Se nutre la polarización no solo de los elementos objetivos citados sino también de la dialéctica y la construcción de narrativas de los grupos de interés. Tanto la derecha como la izquierda construyen imaginarios para lograr poder y dinero para sus dirigentes
Magdalena(45338)04 de mayo de 2023 - 12:22 a. m.
Aquí todos esos dirigentes son culpables,porque unos anteponen su egolatria, por esto no les gusta conciliar,algunos por su avaricia enfermiza,desconocen los príncipios éticos y morales para gobernar y otros con su entrañable odio instalan la guerra en lugar de la paz.
rafael(34313)03 de mayo de 2023 - 05:31 p. m.
Aquí nos dejamos manipular con noticias falsas de estos dos extremistas, mentirosos demagogos y corruptos y ya este de presidente nos lleva como carneros al matadero hacia el estrago, la ruina, la pobreza, la violencia y el caos.

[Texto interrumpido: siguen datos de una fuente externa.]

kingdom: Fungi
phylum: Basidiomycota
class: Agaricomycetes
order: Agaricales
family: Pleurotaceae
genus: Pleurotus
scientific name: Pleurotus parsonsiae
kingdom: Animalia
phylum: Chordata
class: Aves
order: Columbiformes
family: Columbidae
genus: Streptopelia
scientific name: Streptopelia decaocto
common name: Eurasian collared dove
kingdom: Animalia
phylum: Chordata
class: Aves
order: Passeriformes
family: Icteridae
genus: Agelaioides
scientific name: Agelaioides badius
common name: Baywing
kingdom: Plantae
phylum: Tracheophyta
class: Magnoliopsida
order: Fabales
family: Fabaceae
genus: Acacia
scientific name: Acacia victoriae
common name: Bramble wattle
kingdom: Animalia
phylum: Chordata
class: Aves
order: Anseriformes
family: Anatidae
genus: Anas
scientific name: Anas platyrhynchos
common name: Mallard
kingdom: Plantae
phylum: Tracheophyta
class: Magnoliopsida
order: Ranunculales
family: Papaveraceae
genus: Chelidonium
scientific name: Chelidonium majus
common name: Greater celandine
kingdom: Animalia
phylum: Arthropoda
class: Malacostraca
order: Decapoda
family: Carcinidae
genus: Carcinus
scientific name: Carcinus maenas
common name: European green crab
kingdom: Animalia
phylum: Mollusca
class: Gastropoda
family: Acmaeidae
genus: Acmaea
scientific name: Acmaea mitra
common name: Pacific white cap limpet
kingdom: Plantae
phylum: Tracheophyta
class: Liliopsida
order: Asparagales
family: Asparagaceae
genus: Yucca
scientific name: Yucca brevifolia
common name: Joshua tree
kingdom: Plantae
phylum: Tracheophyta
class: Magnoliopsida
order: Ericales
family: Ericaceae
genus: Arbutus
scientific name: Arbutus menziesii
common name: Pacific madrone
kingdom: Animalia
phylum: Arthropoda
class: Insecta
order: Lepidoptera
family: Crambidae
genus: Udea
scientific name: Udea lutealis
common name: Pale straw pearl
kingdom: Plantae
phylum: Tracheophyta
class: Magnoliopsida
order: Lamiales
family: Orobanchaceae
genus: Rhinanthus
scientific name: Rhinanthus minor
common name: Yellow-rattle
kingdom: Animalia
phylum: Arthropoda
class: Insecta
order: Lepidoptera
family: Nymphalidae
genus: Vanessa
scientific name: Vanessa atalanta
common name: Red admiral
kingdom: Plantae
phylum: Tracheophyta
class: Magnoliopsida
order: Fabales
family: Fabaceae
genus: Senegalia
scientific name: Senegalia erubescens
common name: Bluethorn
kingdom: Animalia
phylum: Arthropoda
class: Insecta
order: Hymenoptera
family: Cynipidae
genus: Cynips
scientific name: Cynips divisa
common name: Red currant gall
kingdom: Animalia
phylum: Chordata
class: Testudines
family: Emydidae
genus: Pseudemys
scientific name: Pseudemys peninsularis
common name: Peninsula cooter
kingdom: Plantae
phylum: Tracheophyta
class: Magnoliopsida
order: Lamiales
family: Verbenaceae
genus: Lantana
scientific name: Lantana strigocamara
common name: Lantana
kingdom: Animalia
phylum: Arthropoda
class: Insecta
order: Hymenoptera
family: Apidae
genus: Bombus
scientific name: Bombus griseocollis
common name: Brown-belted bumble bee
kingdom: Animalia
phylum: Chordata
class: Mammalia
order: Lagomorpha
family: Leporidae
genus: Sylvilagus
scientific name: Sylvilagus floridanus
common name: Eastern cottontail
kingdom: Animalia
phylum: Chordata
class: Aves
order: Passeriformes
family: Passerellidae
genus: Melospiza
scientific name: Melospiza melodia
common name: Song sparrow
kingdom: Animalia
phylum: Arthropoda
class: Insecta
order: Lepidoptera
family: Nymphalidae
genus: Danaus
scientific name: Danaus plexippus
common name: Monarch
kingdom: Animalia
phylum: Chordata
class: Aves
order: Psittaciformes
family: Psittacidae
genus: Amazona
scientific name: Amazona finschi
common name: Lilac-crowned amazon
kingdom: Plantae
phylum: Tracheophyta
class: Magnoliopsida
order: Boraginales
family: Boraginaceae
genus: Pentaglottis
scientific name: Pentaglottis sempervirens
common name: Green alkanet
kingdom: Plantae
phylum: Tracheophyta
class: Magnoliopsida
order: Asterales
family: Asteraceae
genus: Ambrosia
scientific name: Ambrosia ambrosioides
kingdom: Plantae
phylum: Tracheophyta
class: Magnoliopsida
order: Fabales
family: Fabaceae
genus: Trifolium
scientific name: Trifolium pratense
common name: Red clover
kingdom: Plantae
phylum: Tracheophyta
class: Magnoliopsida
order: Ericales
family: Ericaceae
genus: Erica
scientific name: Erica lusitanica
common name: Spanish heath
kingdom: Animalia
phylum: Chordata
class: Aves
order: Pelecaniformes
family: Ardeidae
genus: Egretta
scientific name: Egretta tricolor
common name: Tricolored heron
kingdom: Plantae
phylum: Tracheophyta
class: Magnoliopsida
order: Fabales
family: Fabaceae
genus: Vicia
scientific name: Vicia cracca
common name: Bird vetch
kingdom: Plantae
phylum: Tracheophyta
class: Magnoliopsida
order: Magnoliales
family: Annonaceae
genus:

No fue posible convencer a los uribistas que no se dejaran llevar por las mentiras para que votaran NO al referendo por la paz, que aunque imperfecto pero bien implementado nos había salvado de llegar a este estado de desesperanza e incertidumbre que vivimos.
Fernando(70558)03 de mayo de 2023 - 05:25 p. m.
Cuando la confrontación política, ideológica, cultural, se fundamente en el insulto y la descalificación del otro, eso es polarización; pero cuando se debate con argumentos y hechos que permiten llegar a conclusiones, es debate y eso es MUY BUENO. La parte grave es que siempre hay un bando que tiene a su disposición los medios más efectivos para llegar a las mayorías, difundir sus argumentos y las más de las veces su mentiras y tergiversaciones. VIVA EL DABATE!!
Eduardo(7668)03 de mayo de 2023 - 04:29 p. m.
¿No se arrepiente de haber invitado al Iluminado a la casa de Bessudo?